DIRECTIVE
The data should be printed again, exactly.

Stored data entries
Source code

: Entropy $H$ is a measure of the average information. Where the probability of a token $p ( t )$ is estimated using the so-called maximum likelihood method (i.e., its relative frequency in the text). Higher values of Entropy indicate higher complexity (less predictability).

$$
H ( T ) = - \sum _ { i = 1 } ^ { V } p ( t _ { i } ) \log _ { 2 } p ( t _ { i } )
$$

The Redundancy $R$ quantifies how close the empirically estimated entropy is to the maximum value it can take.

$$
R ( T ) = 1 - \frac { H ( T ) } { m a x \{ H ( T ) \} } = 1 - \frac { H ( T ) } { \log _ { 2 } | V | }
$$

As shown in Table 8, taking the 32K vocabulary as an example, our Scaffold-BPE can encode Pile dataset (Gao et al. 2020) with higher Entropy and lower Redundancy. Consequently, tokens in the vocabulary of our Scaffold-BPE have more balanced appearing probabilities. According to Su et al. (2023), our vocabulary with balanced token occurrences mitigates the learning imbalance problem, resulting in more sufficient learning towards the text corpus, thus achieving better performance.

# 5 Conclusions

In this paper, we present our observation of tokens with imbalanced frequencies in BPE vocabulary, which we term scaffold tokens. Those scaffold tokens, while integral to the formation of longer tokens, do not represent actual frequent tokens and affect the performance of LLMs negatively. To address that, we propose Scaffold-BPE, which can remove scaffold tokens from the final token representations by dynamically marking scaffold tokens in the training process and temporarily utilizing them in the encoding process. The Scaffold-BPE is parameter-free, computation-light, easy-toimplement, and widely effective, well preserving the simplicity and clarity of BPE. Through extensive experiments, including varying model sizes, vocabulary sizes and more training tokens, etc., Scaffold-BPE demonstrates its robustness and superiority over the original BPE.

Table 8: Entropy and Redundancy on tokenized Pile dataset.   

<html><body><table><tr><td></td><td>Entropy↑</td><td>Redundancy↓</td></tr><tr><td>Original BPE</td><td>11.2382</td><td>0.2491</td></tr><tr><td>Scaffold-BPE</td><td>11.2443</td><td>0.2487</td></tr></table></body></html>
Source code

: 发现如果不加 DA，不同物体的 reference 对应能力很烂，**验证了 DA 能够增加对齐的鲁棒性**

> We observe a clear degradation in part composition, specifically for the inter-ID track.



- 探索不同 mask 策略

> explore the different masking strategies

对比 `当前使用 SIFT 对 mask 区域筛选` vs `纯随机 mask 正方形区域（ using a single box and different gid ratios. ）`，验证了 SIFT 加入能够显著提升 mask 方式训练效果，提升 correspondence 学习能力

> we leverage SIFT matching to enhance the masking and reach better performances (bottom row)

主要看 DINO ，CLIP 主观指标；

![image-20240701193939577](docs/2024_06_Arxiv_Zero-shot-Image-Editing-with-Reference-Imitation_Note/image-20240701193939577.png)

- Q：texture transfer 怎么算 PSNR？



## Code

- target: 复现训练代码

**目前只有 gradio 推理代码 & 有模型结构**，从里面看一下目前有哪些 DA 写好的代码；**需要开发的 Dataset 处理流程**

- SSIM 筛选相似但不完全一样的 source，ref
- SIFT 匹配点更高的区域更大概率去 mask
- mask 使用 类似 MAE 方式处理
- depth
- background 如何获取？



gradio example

RESPONSE TO THIS EXERCISE
Source code

: Entropy $H$ is a measure of the average information. Where the probability of a token $p ( t )$ is estimated using the so-called maximum likelihood method (i.e., its relative frequency in the text). Higher values of Entropy indicate higher complexity (less predictability).

$$
H ( T ) = - \sum _ { i = 1 } ^ { V } p ( t _ { i } ) \log _ { 2 } p ( t _ { i } )
$$

The Redundancy $R$ quantifies how close the empirically estimated entropy is to the maximum value it can take.

$$
R ( T ) = 1 - \frac { H ( T ) } { m a x \{ H ( T ) \} } = 1 - \frac { H ( T ) } { \log _ { 2 } | V | }
$$

As shown in Table 8, taking the 32K vocabulary as an example, our Scaffold-BPE can encode Pile dataset (Gao et al. 2020) with higher Entropy and lower Redundancy. Consequently, tokens in the vocabulary of our Scaffold-BPE have more balanced appearing probabilities. According to Su et al. (2023), our vocabulary with balanced token occurrences mitigates the learning imbalance problem, resulting in more sufficient learning towards the text corpus, thus achieving better performance.

# 5 Conclusions

In this paper, we present our observation of tokens with imbalanced frequencies in BPE vocabulary, which we term scaffold tokens. Those scaffold tokens, while integral to the formation of longer tokens, do not represent actual frequent tokens and affect the performance of LLMs negatively. To address that, we propose Scaffold-BPE, which can remove scaffold tokens from the final token representations by dynamically marking scaffold tokens in the training process and temporarily utilizing them in the encoding process. The Scaffold-BPE is parameter-free, computation-light, easy-toimplement, and widely effective, well preserving the simplicity and clarity of BPE. Through extensive experiments, including varying model sizes, vocabulary sizes and more training tokens, etc., Scaffold-BPE demonstrates its robustness and superiority over the original BPE.

Table 8: Entropy and Redundancy on tokenized Pile dataset.   

<html><body><table><tr><td></td><td>Entropy↑</td><td>Redundancy↓</td></tr><tr><td>Original BPE</td><td>11.2382</td><td>0.2491</td></tr><tr><td>Scaffold-BPE</td><td>11.2443</td><td>0.2487</td></tr></table></body></html>
Source code

: 发现如果不加 DA，不同物体的 reference 对应能力很烂，**验证了 DA 能够增加对齐的鲁棒性**

> We observe a clear degradation in part composition, specifically for the inter-ID track.



- 探索不同 mask 策略

> explore the different masking strategies

对比 `当前使用 SIFT 对 mask 区域筛选` vs `纯随机 mask 正方形区域（ using a single box and different gid ratios. ）`，验证了 SIFT 加入能够显著提升 mask 方式训练效果，提升 correspondence 学习能力

> we leverage SIFT matching to enhance the masking and reach better performances (bottom row)

主要看 DINO ，CLIP 主观指标；

![image-20240701193939577](docs/2024_06_Arxiv_Zero-shot-Image-Editing-with-Reference-Imitation_Note/image-20240701193939577.png)

- Q：texture transfer 怎么算 PSNR？



## Code

- target: 复现训练代码

**目前只有 gradio 推理代码 & 有模型结构**，从里面看一下目前有哪些 DA 写好的代码；**需要开发的 Dataset 处理流程**

- SSIM 筛选相似但不完全一样的 source，ref
- SIFT 匹配点更高的区域更大概率去 mask
- mask 使用 类似 MAE 方式处理
- depth
- background 如何获取？



gradio example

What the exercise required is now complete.